**** 本文抜粋 ****

どうしても『カメラは四角』の呪縛から離れられないのである。
となると残る選択肢は一つしか無い。LeicaにはLeicaである。
以前はあれほどデジタルライカには手を出すまい!と視界の外に押しのけていたのが、今年M10が発売されて、以前のモデルが日に日に手頃になってきた今日この頃なのである。
ということで、今手元にデジタルライカのLeica M(TYP240)のブラックペイントがある。
レンズは信濃の雄、コシナのレンズブランドVoigtlander 75mm f1.8。
今のレンズであるにもかかわらずクラシックなレンズ構成の中望遠レンズである。
このLeica M(TYP240)は外観はけして良好では無い。
2013年3月に発売されたんで、発売と同時に前ユーザが手にしたとしてもまだ4年半程度。

**** データ一覧 ****

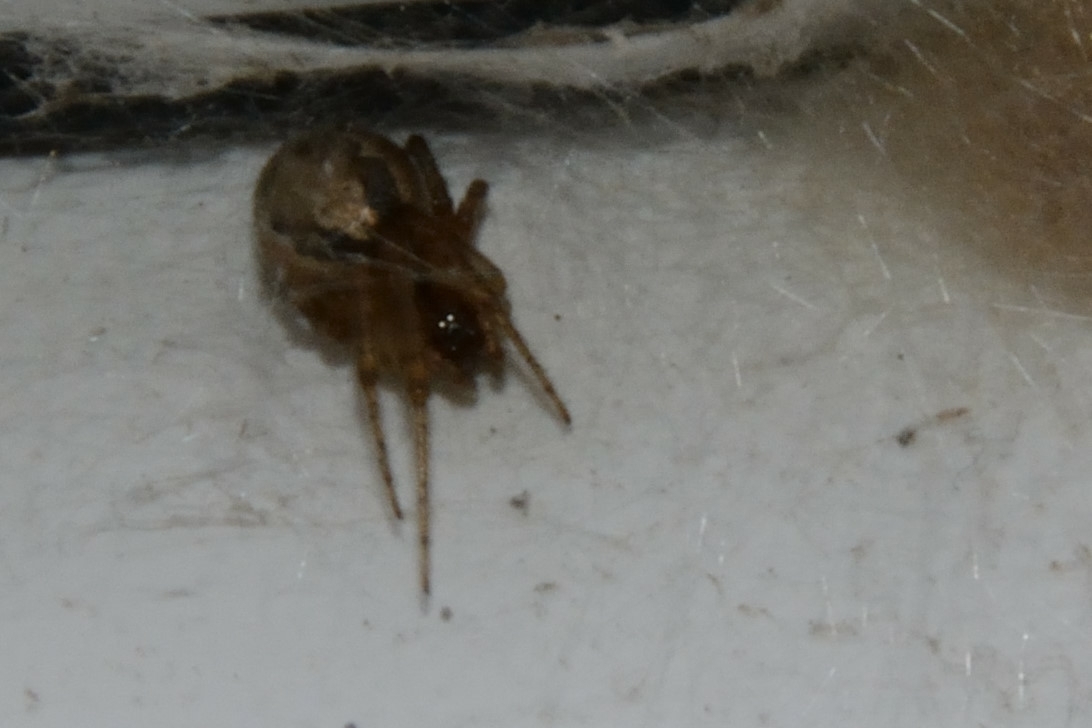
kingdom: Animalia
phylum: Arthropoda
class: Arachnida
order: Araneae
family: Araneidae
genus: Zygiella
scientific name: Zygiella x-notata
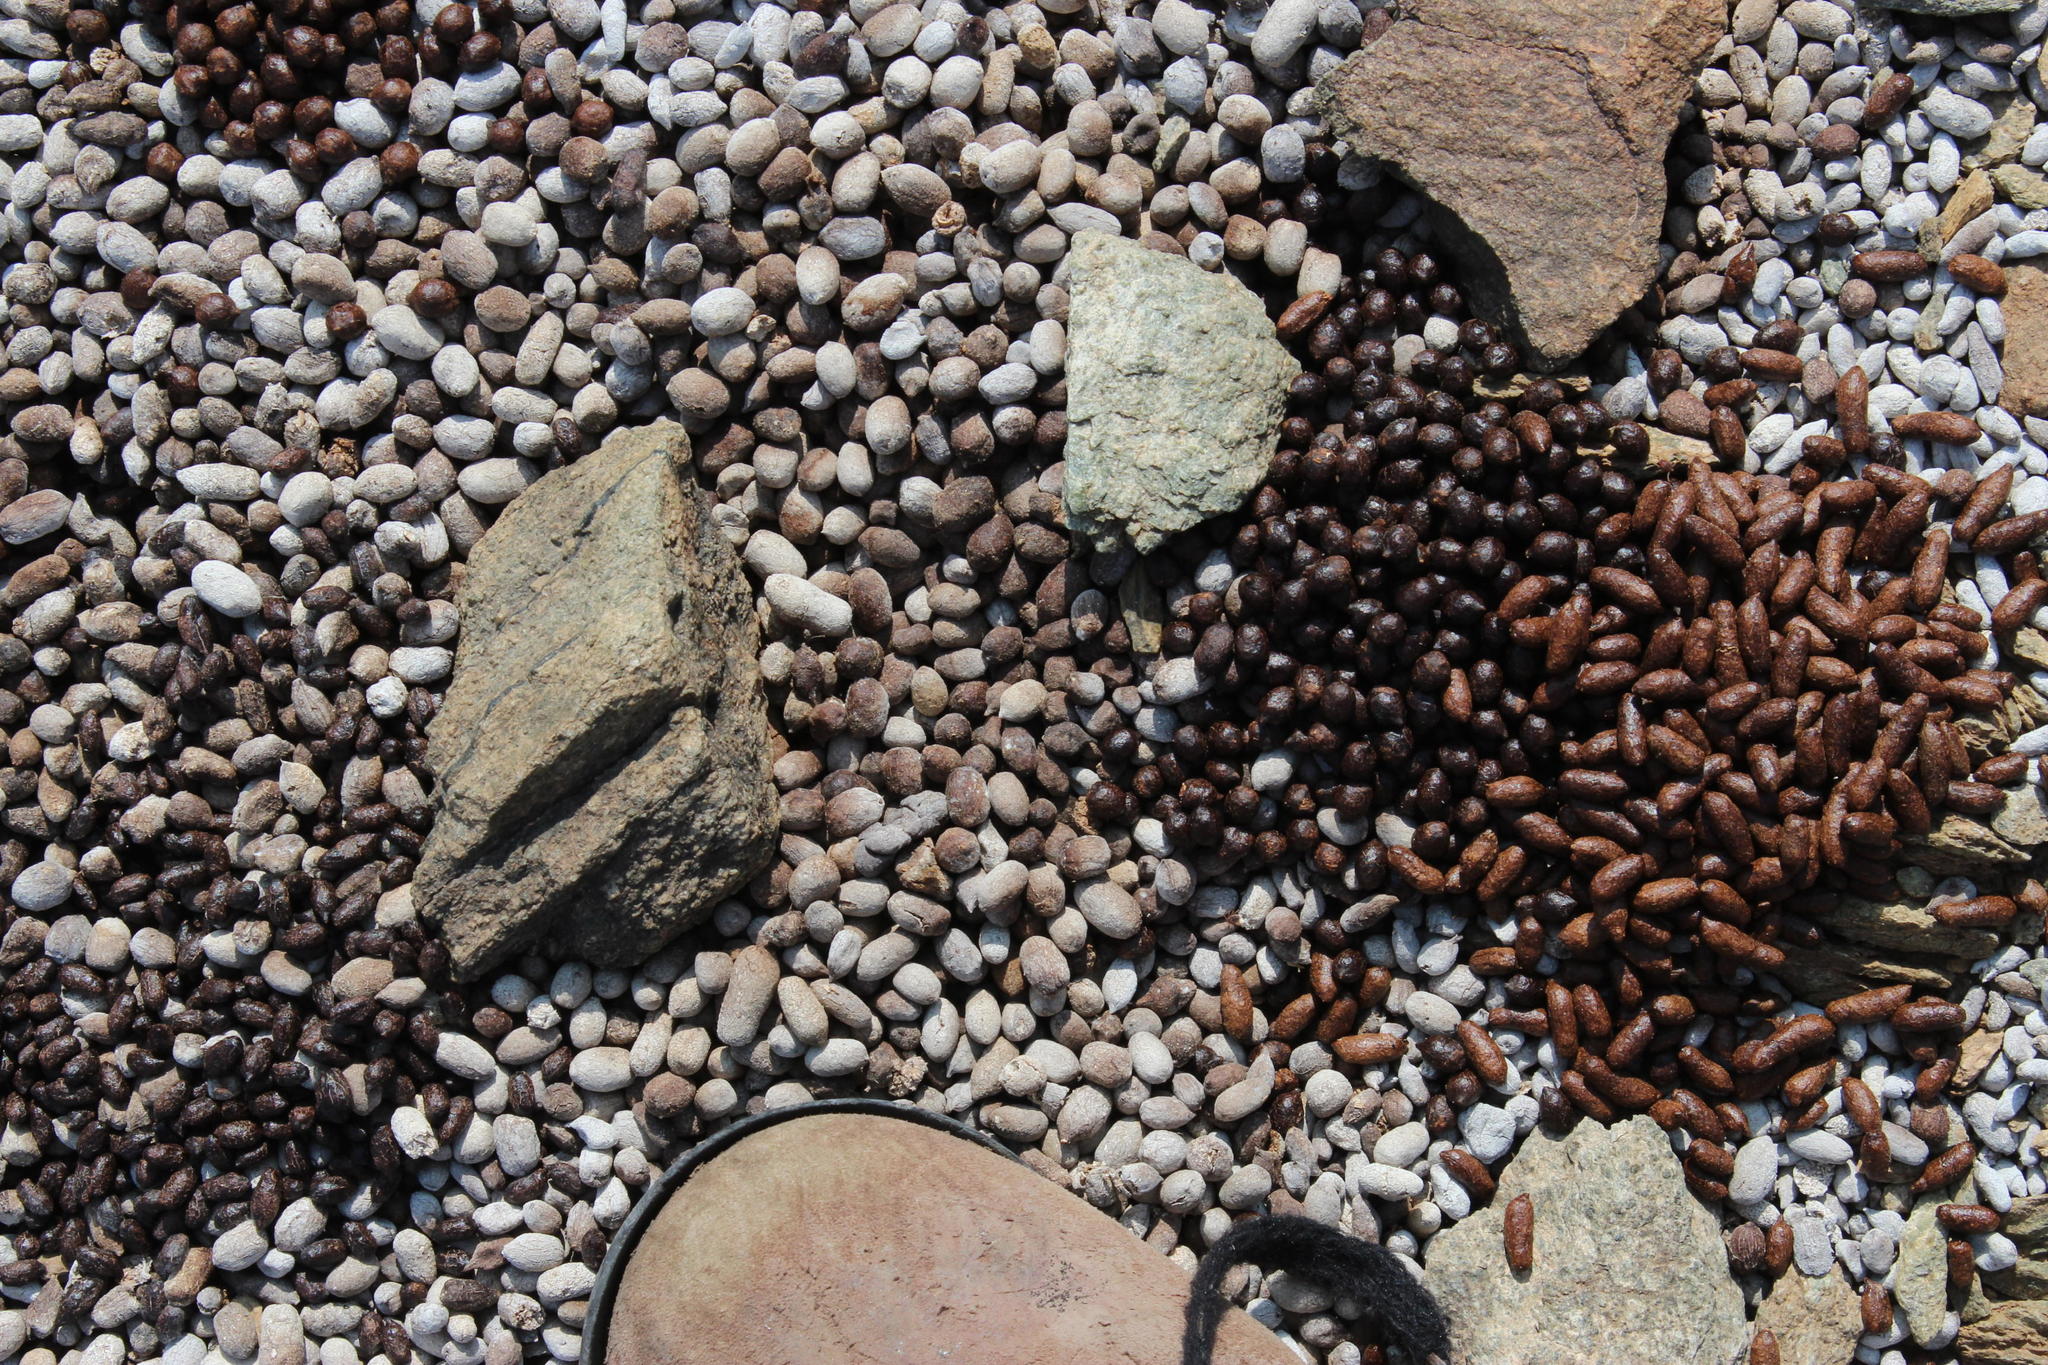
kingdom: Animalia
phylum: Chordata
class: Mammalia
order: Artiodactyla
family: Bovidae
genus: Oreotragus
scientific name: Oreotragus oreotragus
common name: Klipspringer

****

> _課題_
本文から「となると残る選択肢は一つしか無い。LeicaにはLeicaである。」以降、「したとしてもまだ4年半程度。」までを含む部分を、一字も変えずに書き写して返しなさい。

> _解答_
となると残る選択肢は一つしか無い。LeicaにはLeicaである。
以前はあれほどデジタルライカには手を出すまい!と視界の外に押しのけていたのが、今年M10が発売されて、以前のモデルが日に日に手頃になってきた今日この頃なのである。
ということで、今手元にデジタルライカのLeica M(TYP240)のブラックペイントがある。
レンズは信濃の雄、コシナのレンズブランドVoigtlander 75mm f1.8。
今のレンズであるにもかかわらずクラシックなレンズ構成の中望遠レンズである。
このLeica M(TYP240)は外観はけして良好では無い。
2013年3月に発売されたんで、発売と同時に前ユーザが手にしたとしてもまだ4年半程度。